Wow – take the wind out my sails, why don’t you? I happened upon this link and since it says anything I might have said and better – I present the following in lieu of a ‘Part 3’ post. If I can’t improve upon the silence…well, you get the idea.
[[ Link – Guy Kawasaki – The Art of Customer Service ]]
What I would add to this info is, this is a collective process, customer service. In large, bloated organizations, it's easy for the TOP to hand out some chunky memo to satisfy accounting but slaughters whatever intangible asset they have in their customer relationships. Don't do that. Remember that human beings are on both ends of that line or website portal or email - make either side miserable and you suffer.
How do you quantify your customer service?

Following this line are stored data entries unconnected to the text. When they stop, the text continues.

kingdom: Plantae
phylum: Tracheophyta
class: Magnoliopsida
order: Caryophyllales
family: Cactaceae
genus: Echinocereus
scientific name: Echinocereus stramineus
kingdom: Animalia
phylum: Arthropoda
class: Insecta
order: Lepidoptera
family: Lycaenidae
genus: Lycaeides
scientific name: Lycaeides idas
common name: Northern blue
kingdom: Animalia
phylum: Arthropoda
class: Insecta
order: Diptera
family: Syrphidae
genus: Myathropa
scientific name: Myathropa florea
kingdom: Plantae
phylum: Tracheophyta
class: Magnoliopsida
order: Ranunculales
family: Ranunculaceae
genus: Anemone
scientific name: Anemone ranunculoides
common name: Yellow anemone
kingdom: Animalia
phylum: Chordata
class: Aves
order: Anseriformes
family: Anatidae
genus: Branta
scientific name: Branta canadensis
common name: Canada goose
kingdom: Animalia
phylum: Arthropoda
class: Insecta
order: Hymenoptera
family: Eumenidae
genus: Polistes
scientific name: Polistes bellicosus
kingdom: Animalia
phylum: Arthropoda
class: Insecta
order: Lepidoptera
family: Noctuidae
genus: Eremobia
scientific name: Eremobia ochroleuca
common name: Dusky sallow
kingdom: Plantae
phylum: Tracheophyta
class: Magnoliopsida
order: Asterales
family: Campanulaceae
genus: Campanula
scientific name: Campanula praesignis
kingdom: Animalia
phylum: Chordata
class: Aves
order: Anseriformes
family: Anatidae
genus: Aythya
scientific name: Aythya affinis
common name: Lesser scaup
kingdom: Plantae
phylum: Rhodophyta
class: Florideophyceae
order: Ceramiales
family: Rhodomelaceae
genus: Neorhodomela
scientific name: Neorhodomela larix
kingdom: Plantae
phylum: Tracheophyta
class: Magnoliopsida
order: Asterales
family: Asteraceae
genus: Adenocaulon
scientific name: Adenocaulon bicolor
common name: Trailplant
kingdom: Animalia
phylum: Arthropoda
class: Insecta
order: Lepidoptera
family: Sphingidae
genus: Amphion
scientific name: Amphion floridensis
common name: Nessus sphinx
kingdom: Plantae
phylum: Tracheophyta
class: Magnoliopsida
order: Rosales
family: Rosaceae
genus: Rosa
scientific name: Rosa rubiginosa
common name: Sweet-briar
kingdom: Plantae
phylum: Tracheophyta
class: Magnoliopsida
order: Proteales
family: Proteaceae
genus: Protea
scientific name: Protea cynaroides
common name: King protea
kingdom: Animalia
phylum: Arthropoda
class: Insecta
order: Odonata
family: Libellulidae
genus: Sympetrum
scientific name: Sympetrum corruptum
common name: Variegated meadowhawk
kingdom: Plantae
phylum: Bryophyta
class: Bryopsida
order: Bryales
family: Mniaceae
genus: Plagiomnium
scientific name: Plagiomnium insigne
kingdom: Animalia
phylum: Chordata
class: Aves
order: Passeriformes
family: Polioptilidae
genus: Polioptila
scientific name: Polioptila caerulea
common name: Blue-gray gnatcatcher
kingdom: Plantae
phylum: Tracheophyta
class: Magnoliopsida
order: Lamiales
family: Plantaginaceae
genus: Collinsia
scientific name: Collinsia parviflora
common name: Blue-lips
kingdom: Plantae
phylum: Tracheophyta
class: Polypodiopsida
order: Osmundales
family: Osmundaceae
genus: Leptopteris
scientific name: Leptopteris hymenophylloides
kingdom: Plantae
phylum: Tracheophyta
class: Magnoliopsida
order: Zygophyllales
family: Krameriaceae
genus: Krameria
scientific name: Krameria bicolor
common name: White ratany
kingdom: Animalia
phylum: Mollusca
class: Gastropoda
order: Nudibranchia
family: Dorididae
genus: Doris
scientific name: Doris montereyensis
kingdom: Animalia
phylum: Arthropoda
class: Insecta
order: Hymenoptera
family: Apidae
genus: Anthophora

In other words - do you have real numbers for how well you are doing? Do you collect them and review them regularly? I'm not just talking about taking polls, do your CSRs get to poll your customers and do you have a way to weed out the Jerks? I mentioned the Sprint thing where they fired their worst customers and the reason they knew who was good and who was bad was because they had the empirical data to back it up. Do you?
I was thinking about this - tell me how it smells to you: take this data and use it to identify your top 5 worst customers. Create a project and team to go after those 5 and 'kill them with kindness'. Sit down with them, talk about what bothers them about you and then see if you can fix it. Make a genuine attempt to satisfy these people and then, if that doesn't work, fire them. Practice the art of differentiation for both your bottom-of-the-barrel employees and your bottom-of-the-barrel customers.
In a lot of ways, your CS experience is a mirror for your corporate experience. If you have a great product and a management team that is trusted and liked, that will come through in how your company is being presented by your representatives. If your environment is dysfunctional and policies make it look like the lunatics are running the asylum, there's only so much your CSRs can do to hide that from the public. We aren't Superman...when your policies make us crazy, we do our best to soldier on and that is all we can do.
Customer Service in IT will always be with us and there is never a truly valuable IT position that does not involve dealing with a customer. All that being said, I'd like to do it well and help other people do the same. I'm not necessarily passionate about it - I just want to do it right.